After a few hours, check the jars to make sure there’s no condensation inside, the buds aren’t sticking together, and there’s no telltale ammonia odor. Those are signs that your buds weren’t fully dried; take them out, dry them completely, then try again. Also, look for any signs of mold; if you see white spots or hairs, take the affected buds out and toss them. Do it gently, so no mold spores fall into the jar.
For the first week, it’s crucial to check your jars at least once a day. Twice a day is even better. Open the lids for a couple of minutes each time (that’s known as “burping”) so air can flow through, look for signs of mold, and check humidity levels (making the temporary adjustments we’ve mentioned, if necessary). If it’s gotten too humid inside a jar and you notice the aroma of ammonia, leave the lid off for 24 hours to see if the buds will dry out. If the aroma persists, the weed may be ruined.

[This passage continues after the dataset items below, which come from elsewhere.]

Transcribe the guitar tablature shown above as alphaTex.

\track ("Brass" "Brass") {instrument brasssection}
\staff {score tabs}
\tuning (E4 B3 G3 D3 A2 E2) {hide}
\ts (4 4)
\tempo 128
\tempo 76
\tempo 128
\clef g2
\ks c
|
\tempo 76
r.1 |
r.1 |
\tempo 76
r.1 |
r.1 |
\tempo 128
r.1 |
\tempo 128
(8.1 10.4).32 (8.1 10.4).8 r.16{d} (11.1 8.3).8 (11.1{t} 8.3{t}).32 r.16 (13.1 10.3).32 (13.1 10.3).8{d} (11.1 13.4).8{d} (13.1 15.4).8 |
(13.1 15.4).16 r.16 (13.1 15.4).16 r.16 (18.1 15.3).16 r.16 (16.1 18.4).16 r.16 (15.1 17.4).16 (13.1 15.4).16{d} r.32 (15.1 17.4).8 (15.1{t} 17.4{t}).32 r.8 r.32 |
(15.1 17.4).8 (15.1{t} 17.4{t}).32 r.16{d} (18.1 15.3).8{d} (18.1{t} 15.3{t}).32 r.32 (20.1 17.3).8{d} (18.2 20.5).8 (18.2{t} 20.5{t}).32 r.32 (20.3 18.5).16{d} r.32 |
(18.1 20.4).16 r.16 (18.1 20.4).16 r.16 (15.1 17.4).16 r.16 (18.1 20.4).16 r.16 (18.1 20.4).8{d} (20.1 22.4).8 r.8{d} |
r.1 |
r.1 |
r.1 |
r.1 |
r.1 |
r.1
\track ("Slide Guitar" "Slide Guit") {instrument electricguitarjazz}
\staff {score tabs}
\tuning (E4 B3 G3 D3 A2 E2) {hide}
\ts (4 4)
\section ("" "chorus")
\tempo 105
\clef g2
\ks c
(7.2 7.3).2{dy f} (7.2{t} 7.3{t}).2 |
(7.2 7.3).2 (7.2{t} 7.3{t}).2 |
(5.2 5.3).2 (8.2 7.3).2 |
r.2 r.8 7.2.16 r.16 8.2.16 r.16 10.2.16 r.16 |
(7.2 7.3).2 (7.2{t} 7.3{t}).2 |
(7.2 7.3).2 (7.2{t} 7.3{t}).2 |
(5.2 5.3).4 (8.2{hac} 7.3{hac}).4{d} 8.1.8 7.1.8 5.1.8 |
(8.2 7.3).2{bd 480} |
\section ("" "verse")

You’ll only have to inspect the jars once every few days after that. After 3-4 weeks, your weed should be ready – but if you’re in no great rush, let the process continue a little longer. Another month or two of curing (a few strains are best with six months), should improve the quality of your weed even more.
That’s how the pros do it!
How to Cure Weed FAQ
Q: How do I know my weed is dry enough to cure?
A: It’s usually pretty obvious, but here’s a foolproof way to be sure: try bending a stem or branch of the plant. If it bends, the plant isn’t ready yet. If it snaps, you’re ready for curing.
Q: Can I cure my plant before I trim it?
A: Yes, if you’re pressed for time, but it’s a much better idea to trim either before or after drying. When you put an untrimmed plant into your curing jar, the branches and leaves are two more areas where mold can easily grow. The chlorophyll in the leaves can also negatively affect the buds’ smell and taste. Needless to say, you’ll need more or bigger jars, too.
Q: Do all producers dry and cure their products?
A: Reputable ones do. The competition is tough enough that cutting corners will drastically hurt their business. If you’re buying off the street, all bets are off – just one more reason to know your supplier before giving them any portion of your hard-earned recreation budget.